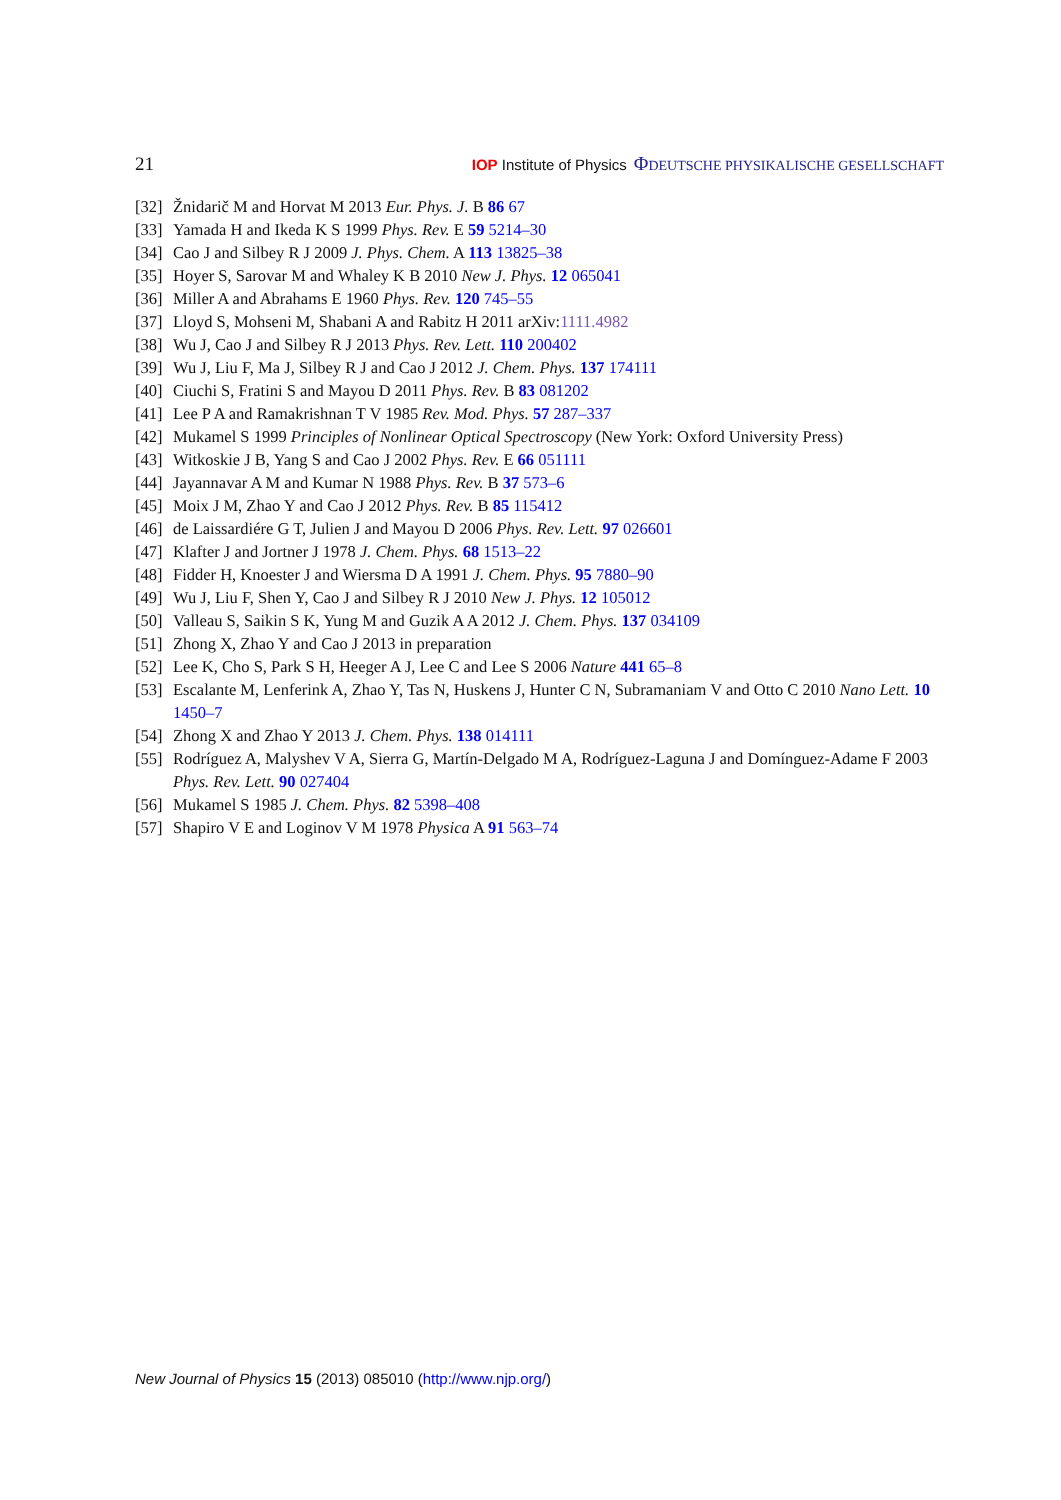21 IOP Institute of Physics ΦDEUTSCHE PHYSIKALISCHE GESELLSCHAFT
[32] Žnidarič M and Horvat M 2013 Eur. Phys. J. B 86 67
[33] Yamada H and Ikeda K S 1999 Phys. Rev. E 59 5214–30
[34] Cao J and Silbey R J 2009 J. Phys. Chem. A 113 13825–38
[35] Hoyer S, Sarovar M and Whaley K B 2010 New J. Phys. 12 065041
[36] Miller A and Abrahams E 1960 Phys. Rev. 120 745–55
[37] Lloyd S, Mohseni M, Shabani A and Rabitz H 2011 arXiv:1111.4982
[38] Wu J, Cao J and Silbey R J 2013 Phys. Rev. Lett. 110 200402
[39] Wu J, Liu F, Ma J, Silbey R J and Cao J 2012 J. Chem. Phys. 137 174111
[40] Ciuchi S, Fratini S and Mayou D 2011 Phys. Rev. B 83 081202
[41] Lee P A and Ramakrishnan T V 1985 Rev. Mod. Phys. 57 287–337
[42] Mukamel S 1999 Principles of Nonlinear Optical Spectroscopy (New York: Oxford University Press)
[43] Witkoskie J B, Yang S and Cao J 2002 Phys. Rev. E 66 051111
[44] Jayannavar A M and Kumar N 1988 Phys. Rev. B 37 573–6
[45] Moix J M, Zhao Y and Cao J 2012 Phys. Rev. B 85 115412
[46] de Laissardiére G T, Julien J and Mayou D 2006 Phys. Rev. Lett. 97 026601
[47] Klafter J and Jortner J 1978 J. Chem. Phys. 68 1513–22
[48] Fidder H, Knoester J and Wiersma D A 1991 J. Chem. Phys. 95 7880–90
[49] Wu J, Liu F, Shen Y, Cao J and Silbey R J 2010 New J. Phys. 12 105012
[50] Valleau S, Saikin S K, Yung M and Guzik A A 2012 J. Chem. Phys. 137 034109
[51] Zhong X, Zhao Y and Cao J 2013 in preparation
[52] Lee K, Cho S, Park S H, Heeger A J, Lee C and Lee S 2006 Nature 441 65–8
[53] Escalante M, Lenferink A, Zhao Y, Tas N, Huskens J, Hunter C N, Subramaniam V and Otto C 2010 Nano Lett. 10 1450–7
[54] Zhong X and Zhao Y 2013 J. Chem. Phys. 138 014111
[55] Rodríguez A, Malyshev V A, Sierra G, Martín-Delgado M A, Rodríguez-Laguna J and Domínguez-Adame F 2003 Phys. Rev. Lett. 90 027404
[56] Mukamel S 1985 J. Chem. Phys. 82 5398–408
[57] Shapiro V E and Loginov V M 1978 Physica A 91 563–74
New Journal of Physics 15 (2013) 085010 (http://www.njp.org/)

* [PROBLEM REQUIREMENTS] Please return the entries above exactly as they appear, but without the pictures.

* [ANSWER FOR THE TASK]
21 IOP Institute of Physics ΦDEUTSCHE PHYSIKALISCHE GESELLSCHAFT
[32] Žnidarič M and Horvat M 2013 Eur. Phys. J. B 86 67
[33] Yamada H and Ikeda K S 1999 Phys. Rev. E 59 5214–30
[34] Cao J and Silbey R J 2009 J. Phys. Chem. A 113 13825–38
[35] Hoyer S, Sarovar M and Whaley K B 2010 New J. Phys. 12 065041
[36] Miller A and Abrahams E 1960 Phys. Rev. 120 745–55
[37] Lloyd S, Mohseni M, Shabani A and Rabitz H 2011 arXiv:1111.4982
[38] Wu J, Cao J and Silbey R J 2013 Phys. Rev. Lett. 110 200402
[39] Wu J, Liu F, Ma J, Silbey R J and Cao J 2012 J. Chem. Phys. 137 174111
[40] Ciuchi S, Fratini S and Mayou D 2011 Phys. Rev. B 83 081202
[41] Lee P A and Ramakrishnan T V 1985 Rev. Mod. Phys. 57 287–337
[42] Mukamel S 1999 Principles of Nonlinear Optical Spectroscopy (New York: Oxford University Press)
[43] Witkoskie J B, Yang S and Cao J 2002 Phys. Rev. E 66 051111
[44] Jayannavar A M and Kumar N 1988 Phys. Rev. B 37 573–6
[45] Moix J M, Zhao Y and Cao J 2012 Phys. Rev. B 85 115412
[46] de Laissardiére G T, Julien J and Mayou D 2006 Phys. Rev. Lett. 97 026601
[47] Klafter J and Jortner J 1978 J. Chem. Phys. 68 1513–22
[48] Fidder H, Knoester J and Wiersma D A 1991 J. Chem. Phys. 95 7880–90
[49] Wu J, Liu F, Shen Y, Cao J and Silbey R J 2010 New J. Phys. 12 105012
[50] Valleau S, Saikin S K, Yung M and Guzik A A 2012 J. Chem. Phys. 137 034109
[51] Zhong X, Zhao Y and Cao J 2013 in preparation
[52] Lee K, Cho S, Park S H, Heeger A J, Lee C and Lee S 2006 Nature 441 65–8
[53] Escalante M, Lenferink A, Zhao Y, Tas N, Huskens J, Hunter C N, Subramaniam V and Otto C 2010 Nano Lett. 10 1450–7
[54] Zhong X and Zhao Y 2013 J. Chem. Phys. 138 014111
[55] Rodríguez A, Malyshev V A, Sierra G, Martín-Delgado M A, Rodríguez-Laguna J and Domínguez-Adame F 2003 Phys. Rev. Lett. 90 027404
[56] Mukamel S 1985 J. Chem. Phys. 82 5398–408
[57] Shapiro V E and Loginov V M 1978 Physica A 91 563–74
New Journal of Physics 15 (2013) 085010 (http://www.njp.org/)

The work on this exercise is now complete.